Неужели это она читает — «…И легкости своей дивится тело…»? Неужели это в ее голосе столько удивления, любопытства ко всему, что ушло зимой и снова вернулось весной? И столько этих зайчиков солнечных сейчас в ее глазах, что невольно «песню ту, что прежде надоела, как новую, с волнением поешь». Если бы в эту минуту она и правда запела, никто бы не удивился. Песня была в ней. Пело ее лицо, тело, какие-то диковинные «рулады» выводили ее глаза. Мы были одарены ее талантом любить, ее щедростью жить. Она вдохнула в нас весну, а с ней какой-то далекий, еще неведомый нам зов. Вдохнула и… задохнулась. Совсем как тот ахматовский учитель, посвящением которому Чурикова закончила пробу на роль:
— «Во всех вдохнул… и. задохнулся», — тихо, точно самой себе (о себе) повторила она.

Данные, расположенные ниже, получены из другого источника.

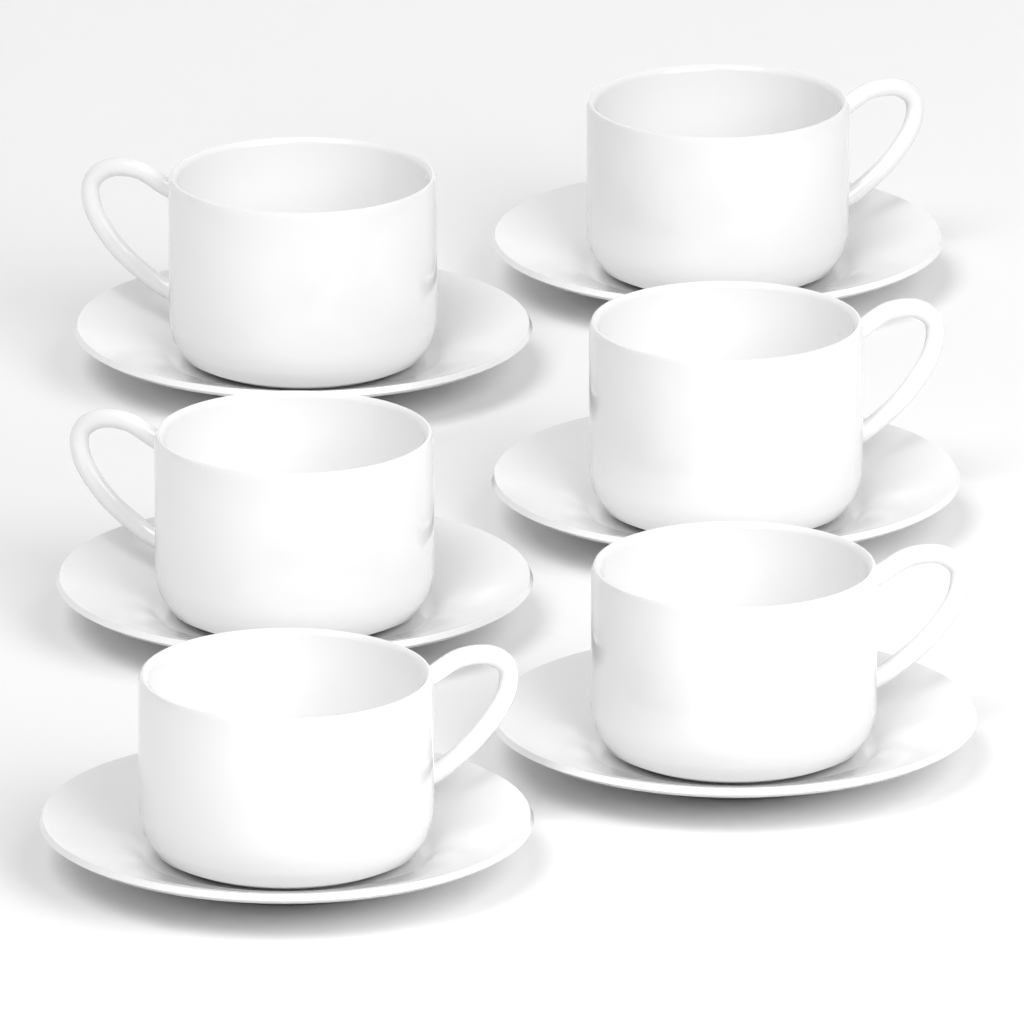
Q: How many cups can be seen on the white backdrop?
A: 6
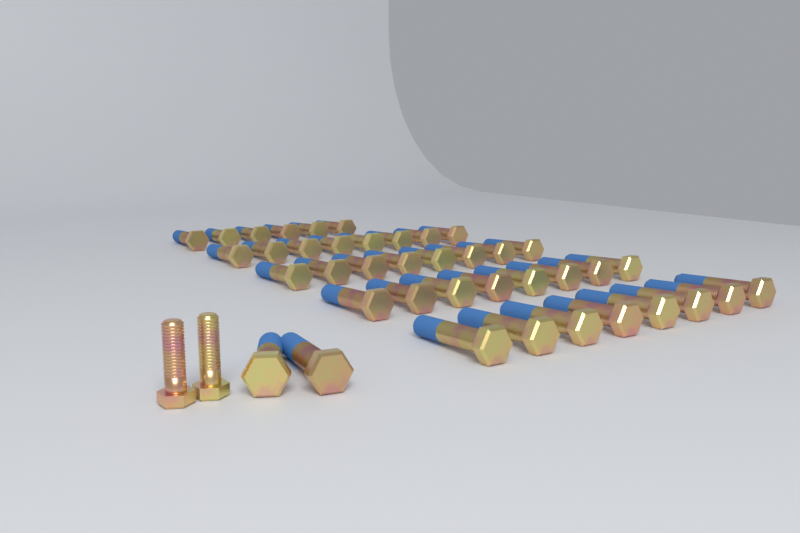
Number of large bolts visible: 40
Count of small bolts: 2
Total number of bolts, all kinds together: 42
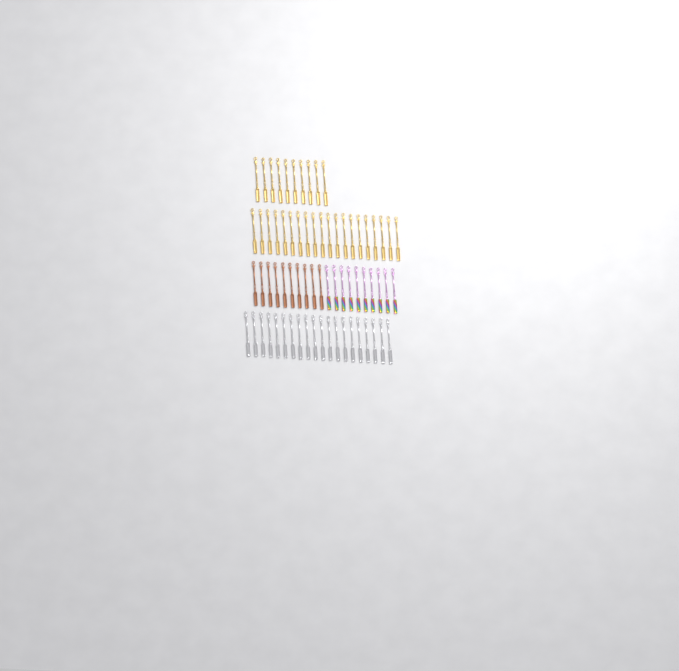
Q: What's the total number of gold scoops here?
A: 30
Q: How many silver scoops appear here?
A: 20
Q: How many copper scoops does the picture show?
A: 10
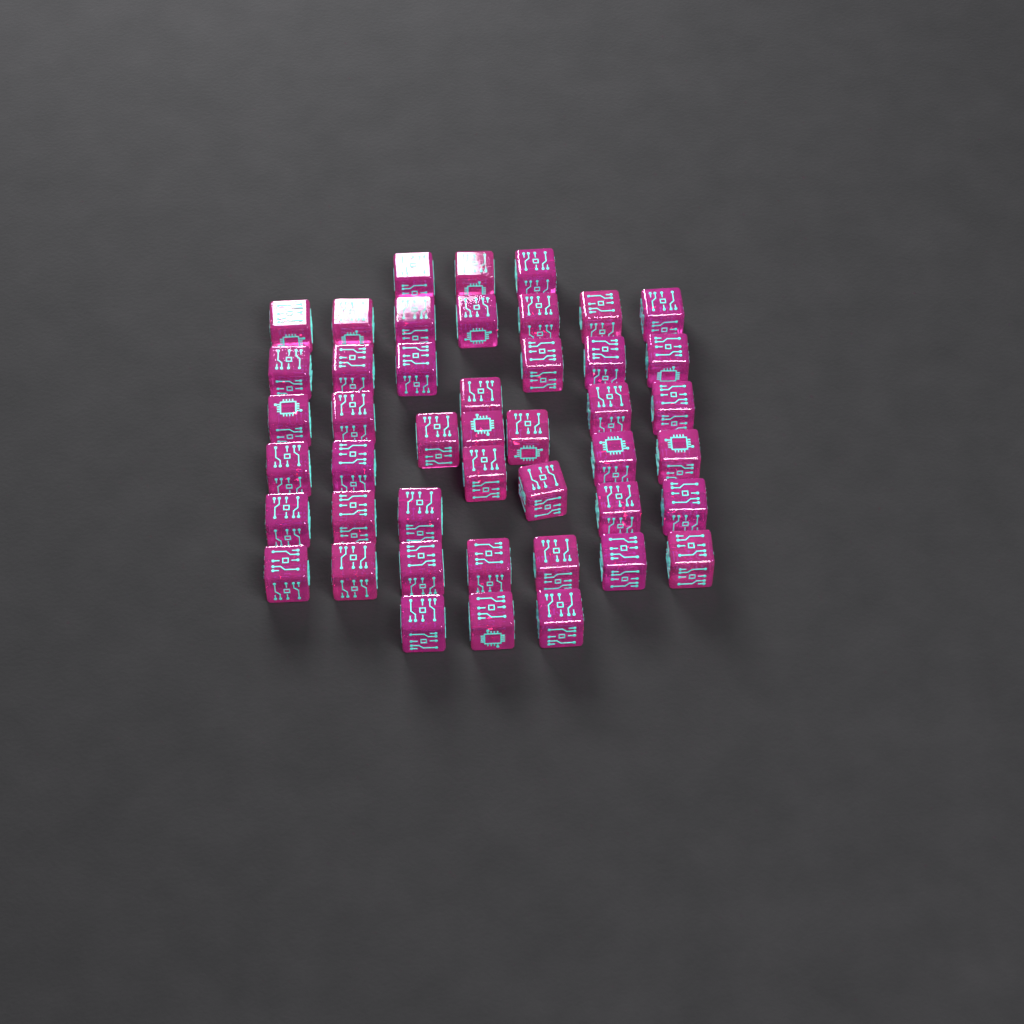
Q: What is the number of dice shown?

После, в перерыве, я спросила ее:
— Вы любите стихи? Читаете, знаете? Случайно ли то, что проба на роль — стихами Ахматовой?
— Ну конечно, не случайно. Знаете, я не люблю говорить о своих ролях, тем более о том, как над ними работаю. И слово какое-то здесь, по-моему, неуместное — работа. А все именно так и спрашивают — как работаете над ролью. Работа — это «от» и «до». Вклад чего-то во что-то. Вложить — забрать. Нет, тут что-то другое. Сначала сживаешься с ролью, потом от нее спасаешься, а она еще долго не отпускает. Мы были вместе — она и я. А после (в кино это особенно) ушла, стала достоянием многих и больше мне не принадлежит. Но еще долго преследует, ну… как любовь, которая никак не может смириться с тем, что больше не ей принадлежит любимый. Что-то я очень путано говорю, да?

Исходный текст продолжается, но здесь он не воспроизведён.